法科大学院を擁護する立場の方が良く強調したがるのが、「法科大学院がなければ弁護士になっていない」と主張される方の存在です。
果たして本当にそうなのでしょうか。
本当に法科大学院ができただけで、司法試験受験を決意されたのでしょうか。
法科大学院ができたから法曹を目指したという主張が文字通り正しいのであれば、法科大学院卒業+合格率が3%であっても法曹を目指す人が増えていなければおかしいように思います。
おそらく
①法科大学院の指導に沿って勉強すればいいという指針が見えた。
②合格率が跳ね上がると聞かされた。
③弁護士の就職難(弁護士が食えない)などあり得ない(ニーズは無限にある?)と、当時は考えられていた。
等の理由から、
法曹への道を決断された方が多いのであって、主な理由はおそらく②・③だと思います。(東洋経済等、マスコミがこぞって、合格率が上がることを指摘しながら「貴方も弁護士になれる」等の特集を組んでいましたので。)
理由が①だけの方は、旧試験制度でも自分が決断さえすれば、法曹を目指すことができた方だと思います。今は、法科大学院乱立とむちゃくちゃな弁護士増員のせいで②どころか、③まで危うくなってきており、現に志願者は物凄く減少しています。①の理由だけなら法曹志願者が減少する理由付けにならないようにも思われます。
つまり、法科大学院制度ができたから弁護士になれたというのは、かなりミスリーディングな言い方であるように思われます。

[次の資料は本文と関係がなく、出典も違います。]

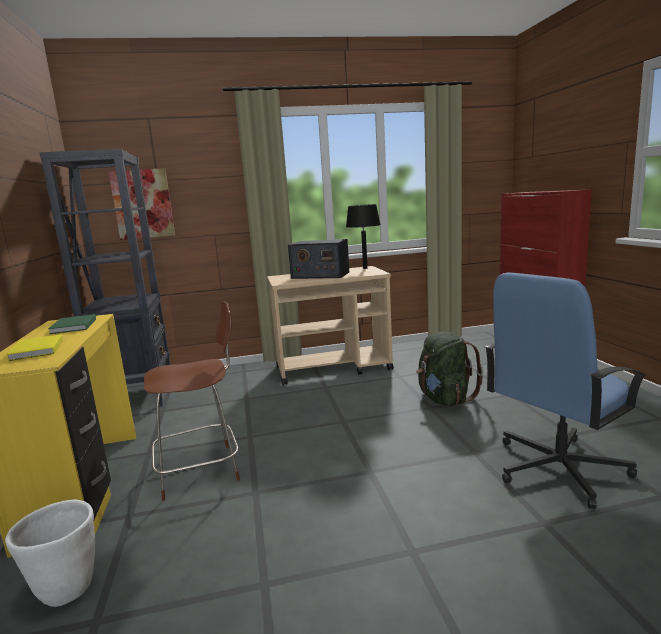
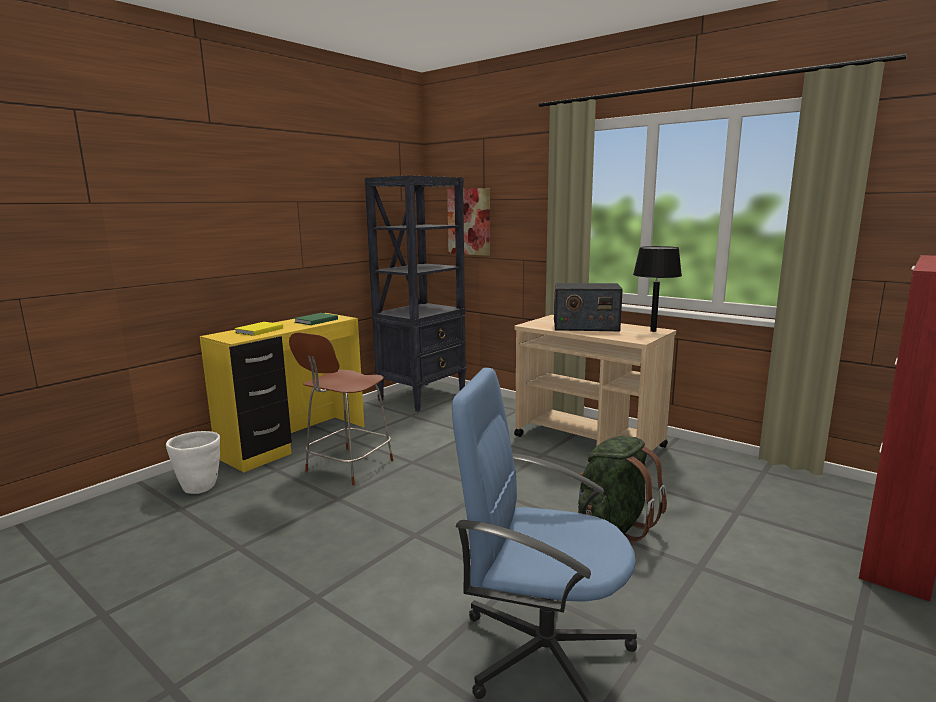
camera: 50 degrees right, 0 degrees up
brown chair [144,301,240,501] -> brown chair turned 90 degrees clockwise [289,332,393,485]
radio [288,239,349,279] -> radio turned 60 degrees counterclockwise [554,283,623,331]

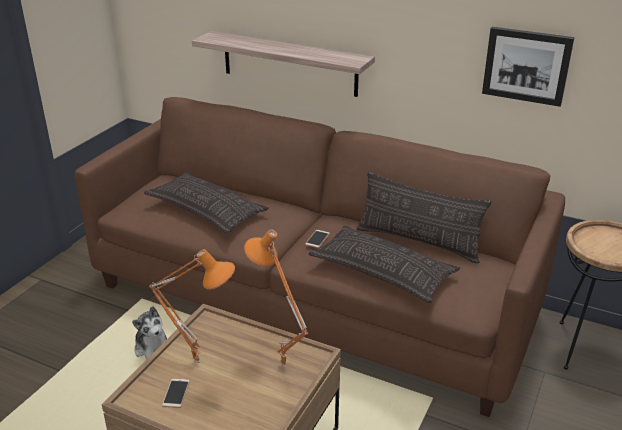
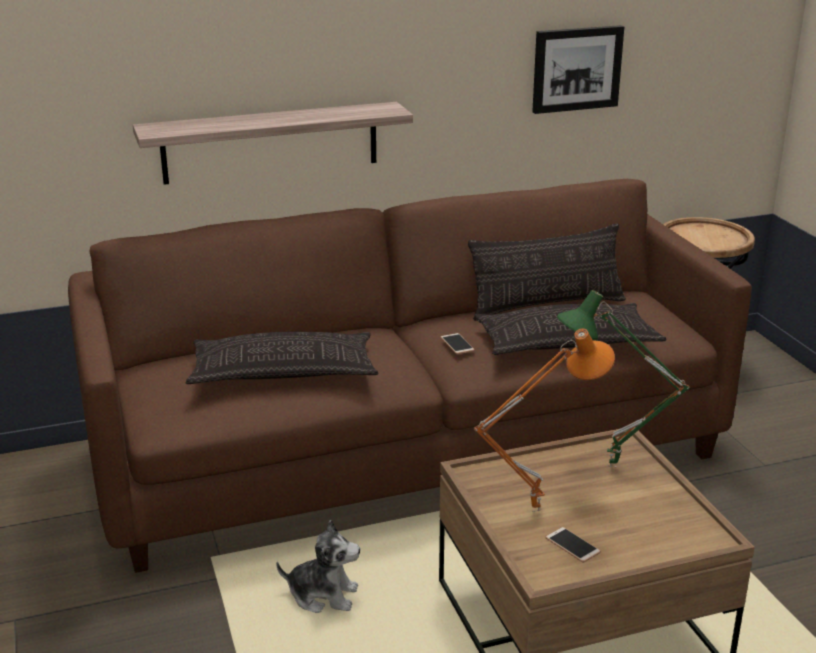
camera: 45 degrees left, 5 degrees down
orange table lamp [244,229,308,366] -> green table lamp [557,290,690,468]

大阪の南和行弁護士(法科大学院卒)は、この点について、次のように指摘されています。
「法科大学院制度がなかったら弁護士になれなかった」
という言い方は本当に誤導です。
「法科大学院制度があったから,弁護士になる最後の決断ができた」
と言うべきなのです。
法科大学院制度がなくても,その人が「決断」さえすれば,
旧司法試験制度でも,弁護士にはなれたのです。
ただし,
「法科大学院があるから弁護士になれない」
というのは真実として存在します。
弁護士になる「決意」「決心」はいくらでもあっても,
地域の偏在や,経済事情や,
自分以外の要素のせいで法曹養成の道に,
乗っかることもできない人がいることが,
法曹の将来にとって深刻だと思うのです。
極めて明確な指摘であり、現状の法科大学院の問題点をずばり指摘しているように思えます。